Instagram posts have changed accordingly. There are less wannabes posing with pieces of dental floss separating their surgically mutilated, sorry, enhanced, buttocks, less trowel-fulls of contouring that make women look more like tween avatars than red-blooded females. Self-tanning has turned down a shade or seven. Hallelujah. Women have enough socially constructed, unattainable ideals to conform to at the best of times, without additional pressure at the worst of times. And, frankly, you need every last cent, what with all the flour and vanilla essence you’re stockpiling right now.
Loafing around in sweatpants, bra-free, has a whiff of illness or hangover about it, which can’t help but create a feeling of malaise
My last bastion of pretension is having yet to reveal my bare-naked face to my colleagues on Zoom. Vanity is a sign of insecurity and we all have our limits. All the while, staff at the local Centra frequently see my visage in a crinkly state of undress topping the most peculiar of outfits, from ‘rhubarb and custard’ colourways to lamé turbans accenting polka dot dungarees that might be best left to children’s TV presenters.
Vestiges of a former life
Battered, 12-year-old Ugg boots, woollen socks with Birkenstocks – even with knee-length ski socks, if I’m feeling especially festive… At this stage of the lockdown, I’ve been there, done that, not so much bought the T-shirt but peeled it out the laundry bin.
I would agree that the ritual of an early morning shower, blow-dry, clean clothes and warpaint provides the best game face for a day of working from home.

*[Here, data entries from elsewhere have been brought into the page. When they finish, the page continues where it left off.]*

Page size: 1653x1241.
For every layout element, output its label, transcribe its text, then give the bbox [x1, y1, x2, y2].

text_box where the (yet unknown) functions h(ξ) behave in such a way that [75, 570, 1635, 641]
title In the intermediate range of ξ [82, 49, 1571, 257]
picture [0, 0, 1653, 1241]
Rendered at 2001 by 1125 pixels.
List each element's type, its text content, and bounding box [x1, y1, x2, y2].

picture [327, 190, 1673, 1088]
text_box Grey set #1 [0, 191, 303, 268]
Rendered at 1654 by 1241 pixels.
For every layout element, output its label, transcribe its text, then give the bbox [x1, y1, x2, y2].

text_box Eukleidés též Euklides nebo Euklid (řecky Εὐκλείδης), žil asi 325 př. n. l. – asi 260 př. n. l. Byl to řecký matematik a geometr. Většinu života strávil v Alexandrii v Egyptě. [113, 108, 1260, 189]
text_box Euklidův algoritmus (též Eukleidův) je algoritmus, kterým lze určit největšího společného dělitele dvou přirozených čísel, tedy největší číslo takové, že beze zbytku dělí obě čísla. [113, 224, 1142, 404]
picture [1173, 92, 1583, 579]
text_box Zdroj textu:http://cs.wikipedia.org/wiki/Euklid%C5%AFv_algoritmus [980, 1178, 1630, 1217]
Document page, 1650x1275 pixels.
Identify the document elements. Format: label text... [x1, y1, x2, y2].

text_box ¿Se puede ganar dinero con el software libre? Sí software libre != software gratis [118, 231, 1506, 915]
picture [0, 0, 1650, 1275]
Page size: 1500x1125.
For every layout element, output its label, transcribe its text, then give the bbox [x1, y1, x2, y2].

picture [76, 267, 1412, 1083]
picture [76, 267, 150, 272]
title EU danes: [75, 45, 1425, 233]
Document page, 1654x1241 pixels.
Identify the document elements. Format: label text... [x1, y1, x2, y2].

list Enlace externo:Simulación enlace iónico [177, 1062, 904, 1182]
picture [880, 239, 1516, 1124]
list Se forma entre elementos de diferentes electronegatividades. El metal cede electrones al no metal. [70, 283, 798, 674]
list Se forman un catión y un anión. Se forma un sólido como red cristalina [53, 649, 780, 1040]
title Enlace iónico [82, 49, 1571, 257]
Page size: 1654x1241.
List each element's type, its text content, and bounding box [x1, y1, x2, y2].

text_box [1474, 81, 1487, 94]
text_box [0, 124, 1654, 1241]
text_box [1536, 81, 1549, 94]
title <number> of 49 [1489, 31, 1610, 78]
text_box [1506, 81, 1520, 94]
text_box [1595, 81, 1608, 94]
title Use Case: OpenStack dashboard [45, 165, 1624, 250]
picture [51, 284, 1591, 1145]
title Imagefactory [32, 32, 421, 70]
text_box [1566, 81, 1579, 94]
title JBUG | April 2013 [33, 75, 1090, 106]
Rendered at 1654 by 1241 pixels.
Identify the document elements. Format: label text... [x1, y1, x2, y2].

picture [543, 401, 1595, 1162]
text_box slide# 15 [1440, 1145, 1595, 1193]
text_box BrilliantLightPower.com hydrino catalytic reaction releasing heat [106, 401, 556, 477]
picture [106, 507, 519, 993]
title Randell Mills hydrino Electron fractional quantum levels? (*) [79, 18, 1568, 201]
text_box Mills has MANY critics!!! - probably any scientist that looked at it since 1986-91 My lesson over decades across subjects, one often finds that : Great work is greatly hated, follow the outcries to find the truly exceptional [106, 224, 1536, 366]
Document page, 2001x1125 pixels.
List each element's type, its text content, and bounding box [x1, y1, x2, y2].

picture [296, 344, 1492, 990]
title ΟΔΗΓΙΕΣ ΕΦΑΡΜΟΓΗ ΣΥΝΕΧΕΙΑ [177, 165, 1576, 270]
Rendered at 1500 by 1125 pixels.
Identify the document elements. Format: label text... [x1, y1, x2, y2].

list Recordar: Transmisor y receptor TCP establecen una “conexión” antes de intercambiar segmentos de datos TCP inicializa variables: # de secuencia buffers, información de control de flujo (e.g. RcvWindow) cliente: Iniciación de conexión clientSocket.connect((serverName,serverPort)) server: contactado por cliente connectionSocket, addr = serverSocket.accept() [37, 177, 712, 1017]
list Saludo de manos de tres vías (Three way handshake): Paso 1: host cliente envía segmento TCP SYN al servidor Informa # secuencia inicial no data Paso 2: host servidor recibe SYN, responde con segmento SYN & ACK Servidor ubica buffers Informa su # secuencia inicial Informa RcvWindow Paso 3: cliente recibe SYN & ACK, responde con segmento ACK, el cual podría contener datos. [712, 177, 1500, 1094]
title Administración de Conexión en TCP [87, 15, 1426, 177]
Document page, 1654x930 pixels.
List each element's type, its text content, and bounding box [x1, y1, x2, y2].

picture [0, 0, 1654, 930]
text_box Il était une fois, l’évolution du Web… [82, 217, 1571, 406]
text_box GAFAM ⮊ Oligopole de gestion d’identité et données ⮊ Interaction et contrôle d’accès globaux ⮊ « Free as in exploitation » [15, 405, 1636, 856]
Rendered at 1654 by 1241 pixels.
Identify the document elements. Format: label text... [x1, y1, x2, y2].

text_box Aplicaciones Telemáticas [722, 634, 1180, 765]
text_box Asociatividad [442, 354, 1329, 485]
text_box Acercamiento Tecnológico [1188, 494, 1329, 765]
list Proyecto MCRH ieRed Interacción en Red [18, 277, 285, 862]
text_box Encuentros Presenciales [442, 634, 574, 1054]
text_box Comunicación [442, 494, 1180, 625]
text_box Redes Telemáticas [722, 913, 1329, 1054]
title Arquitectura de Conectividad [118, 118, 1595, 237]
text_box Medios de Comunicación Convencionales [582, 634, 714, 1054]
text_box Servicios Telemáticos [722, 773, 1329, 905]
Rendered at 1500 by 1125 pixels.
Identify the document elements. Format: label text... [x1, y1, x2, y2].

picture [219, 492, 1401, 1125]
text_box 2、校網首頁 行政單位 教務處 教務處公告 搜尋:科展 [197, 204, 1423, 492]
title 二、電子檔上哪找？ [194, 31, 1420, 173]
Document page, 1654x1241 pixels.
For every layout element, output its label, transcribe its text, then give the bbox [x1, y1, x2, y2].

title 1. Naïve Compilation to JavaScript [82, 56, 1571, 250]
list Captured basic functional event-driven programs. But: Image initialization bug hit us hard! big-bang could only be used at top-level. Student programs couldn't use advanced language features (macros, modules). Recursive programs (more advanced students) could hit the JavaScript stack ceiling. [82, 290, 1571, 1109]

Loafing around in sweatpants, bra-free, has a whiff of illness or hangover about it, which can’t help but create a feeling of malaise so, to differentiate weekends from weekdays and therefore muster some sense of occasion, I’ve taken to wearing makeup, Instagram-appropriate clothing and even a bra (albeit a can’t-be-arsed soft cup one. I’m not ready for underwire). Not coincidentally, I’m having more frequent pangs of painting the town red, to match the Ruby Woo lipstick I used to wear. These itchy feet are inching me towards the vestiges of my former life – but I’m in no rush.
Let’s treasure this unique time, to make friends with our blasé lockdown selves and see what she can teach us. Maybe that silvery regrowth isn’t so bad after all, that your eyelashes look cuter without five layers of falsies on them, or that your natural nails don’t actually deserve destroying with overlays.
With all this time on your unembellished hands, maybe try experimenting with the colours in that makeup palette that you never, ever use. In clothing, clash colours and prints for the sheer heck of it. Nail that feline liquid eye liner once and for all, or those “beachy waves”. Or none of the above. Just be whoever you want to be today. Whether that’s something indeterminable that might have crawled out of a skip, a Su Pollard tribute act or Audrey feckin Hepburn, you, my dear, are acing the lockdown.